* **Exercise passage**
▶

After the interviews, as Svetlana left the office of the ‘Chernobyltsi’, she caught her breath. People are down, they’re pessimistic. You can see on the faces of the passers by the problems weighing them down. You can see the difficulties they have with their health. This is the cost of life in the new capitalism.

But, as Svetlana says, it could all be so different….

The Chernobyl nightmare – a crime under Stalinism and compounded under the ‘new capitalism’ – is, for CWI supporters, a spur to fight for real change in Ukraine and throughout the CIS, for a genuine socialist society.

◀

Images with localized body landmarks:
▶

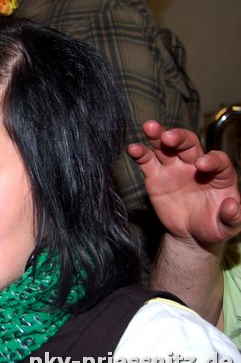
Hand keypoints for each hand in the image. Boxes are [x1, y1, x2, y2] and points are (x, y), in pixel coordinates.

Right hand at [127, 120, 240, 244]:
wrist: (190, 235)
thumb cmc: (214, 226)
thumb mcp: (228, 227)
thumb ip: (233, 217)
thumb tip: (231, 206)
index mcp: (219, 174)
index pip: (218, 160)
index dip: (212, 159)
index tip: (201, 164)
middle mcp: (196, 165)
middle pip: (189, 144)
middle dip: (180, 137)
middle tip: (169, 137)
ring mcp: (174, 168)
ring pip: (166, 146)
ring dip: (158, 135)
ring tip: (149, 127)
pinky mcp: (155, 176)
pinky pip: (147, 161)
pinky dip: (139, 153)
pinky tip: (132, 148)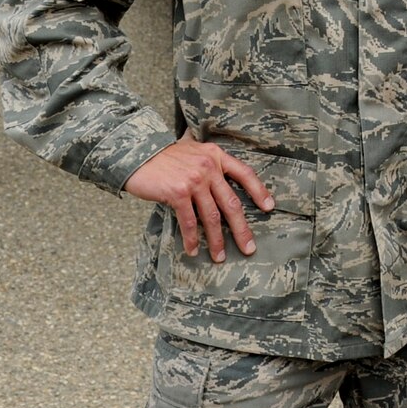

◀

* **Problem set**
**a.** Rewrite more briefly the paragraph of the Chernobyl passage that begins "After the interviews," keeping its main facts.
**b.** In the Chernobyl passage, whose office did Svetlana leave after the interviews?

* **Task results**
**a.** Leaving the ‘Chernobyltsi’ office after the interviews, Svetlana caught her breath. People are down and pessimistic, and their faces show the weight of their problems and their health difficulties. This is the cost of life in the new capitalism.

**b.** She left the office of the ‘Chernobyltsi’.